**Your instructions:** Reproduce the records verbatim, starting at the line that contains "3-87-90 ext. 3139" and ending at the end of the records, with both ends included. Omit the pictures from your answer.
------
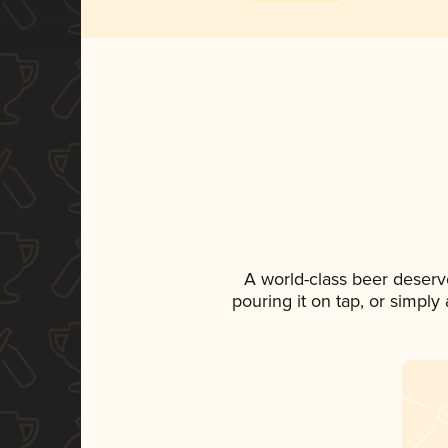
A world-class beer deserv
pouring it on tap, or simply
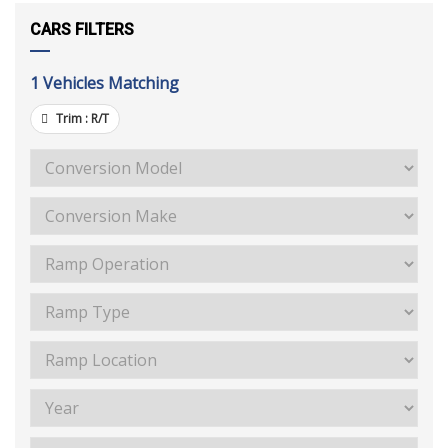
CARS FILTERS
1
Vehicles Matching
Trim :
R/T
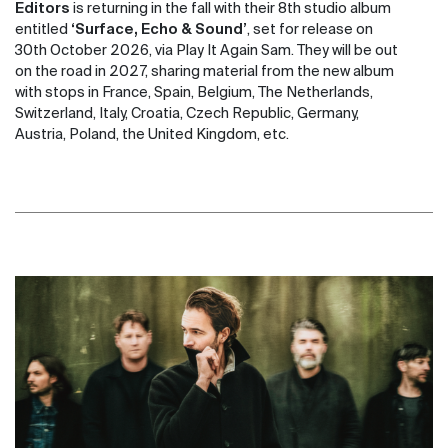
Editors
is returning in the fall with their 8th studio album
entitled
‘Surface, Echo & Sound’
, set for release on
30th October 2026, via Play It Again Sam. They will be out
on the road in 2027, sharing material from the new album
with stops in France, Spain, Belgium, The Netherlands,
Switzerland, Italy, Croatia, Czech Republic, Germany,
Austria, Poland, the United Kingdom, etc.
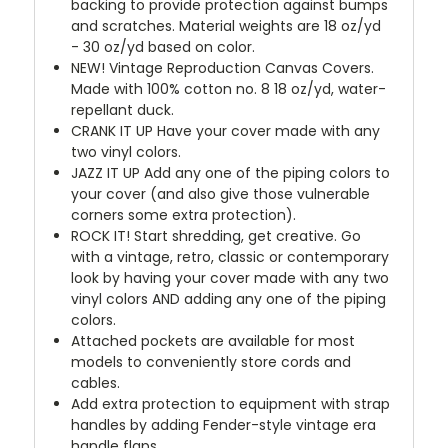
backing to provide protection against bumps
and scratches. Material weights are 18 oz/yd
- 30 oz/yd based on color.
NEW!
Vintage Reproduction Canvas Covers.
Made with 100% cotton no. 8 18 oz/yd, water-
repellant duck.
CRANK IT UP
Have your cover made with any
two vinyl colors.
JAZZ IT UP
Add any one of the piping colors to
your cover (and also give those vulnerable
corners some extra protection).
ROCK IT! Start shredding, get creative. Go
with a vintage, retro, classic or contemporary
look by having your cover made with any two
vinyl colors AND adding any one of the piping
colors.
Attached pockets are available for most
models to conveniently store cords and
cables.
Add extra protection to equipment with strap
handles by adding Fender-style vintage era
handle flaps.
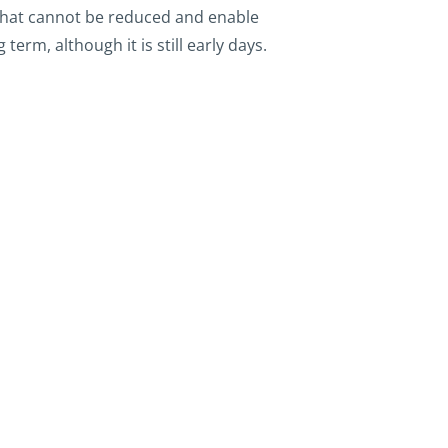
 that cannot be reduced and enable
rm, although it is still early days.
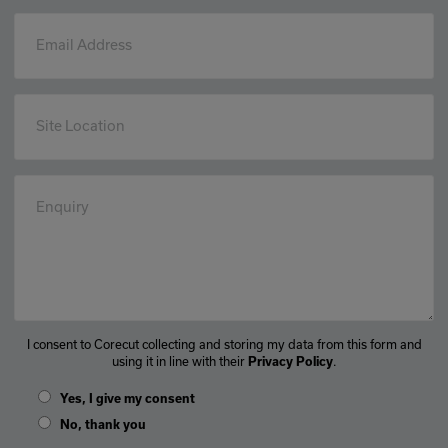
Email Address
Site Location
Enquiry
I consent to Corecut collecting and storing my data from this form and
using it in line with their
.
Privacy Policy
Yes, I give my consent
No, thank you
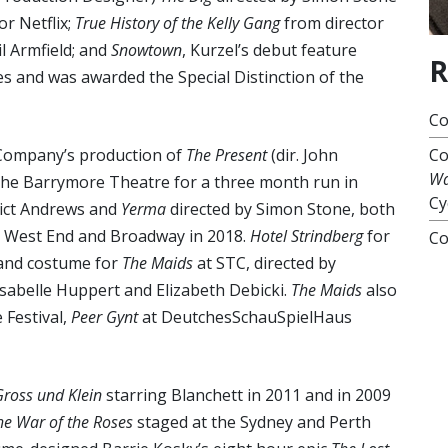
r Netflix;
True History of the Kelly Gang
from director
l Armfield; and
Snowtown
, Kurzel’s debut feature
R
es and was awarded the Special Distinction of the
Co
 Company’s production of
The Present
(dir. John
Co
Wa
the Barrymore Theatre for a three month run in
Cy
ict Andrews and
Yerma
directed by Simon Stone, both
e West End and Broadway in 2018.
Hotel Strindberg
for
Co
 and costume for
The Maids
at STC, directed by
Isabelle Huppert and Elizabeth Debicki.
The Maids
also
 Festival,
Peer Gynt
at DeutchesSchauSpielHaus
Gross und Klein
starring Blanchett in 2011 and in 2009
he War of the Roses
staged at the Sydney and Perth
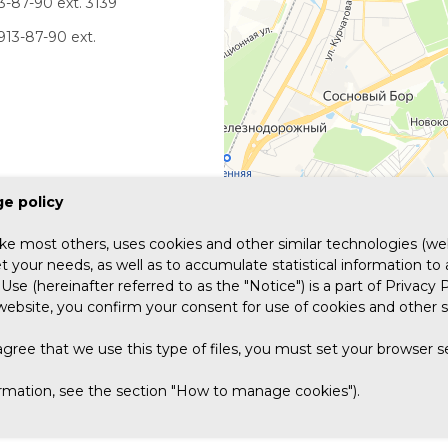
3-87-90 ext. 3139
913-87-90 ext.
e policy
ike most others, uses cookies and other similar technologies (web
 your needs, as well as to accumulate statistical information to
Use (hereinafter referred to as the "Notice") is a part of Privacy P
website, you confirm your consent for use of cookies and other s
agree that we use this type of files, you must set your browser 
COMPANIES
COMPETENCIES
PRODUCTS
REFERENCES
INFORM
ormation, see the section "How to manage cookies").
FOR SHAREHOLDERS AND INVESTORS
CAREER
CONTACTS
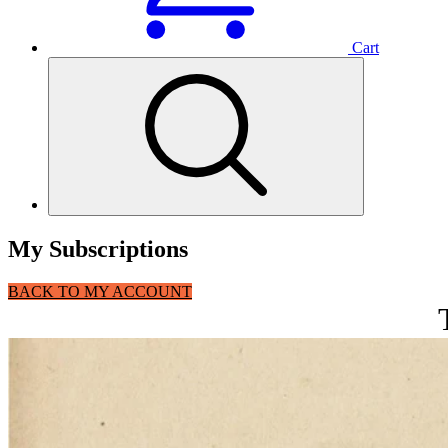
Cart
My Subscriptions
BACK TO MY ACCOUNT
------
**Task response:**
3-87-90 ext. 3139
913-87-90 ext.
e policy
ike most others, uses cookies and other similar technologies (web
 your needs, as well as to accumulate statistical information to
Use (hereinafter referred to as the "Notice") is a part of Privacy P
website, you confirm your consent for use of cookies and other s
agree that we use this type of files, you must set your browser 
COMPANIES
COMPETENCIES
PRODUCTS
REFERENCES
INFORM
ormation, see the section "How to manage cookies").
FOR SHAREHOLDERS AND INVESTORS
CAREER
CONTACTS
Cart
My Subscriptions
BACK TO MY ACCOUNT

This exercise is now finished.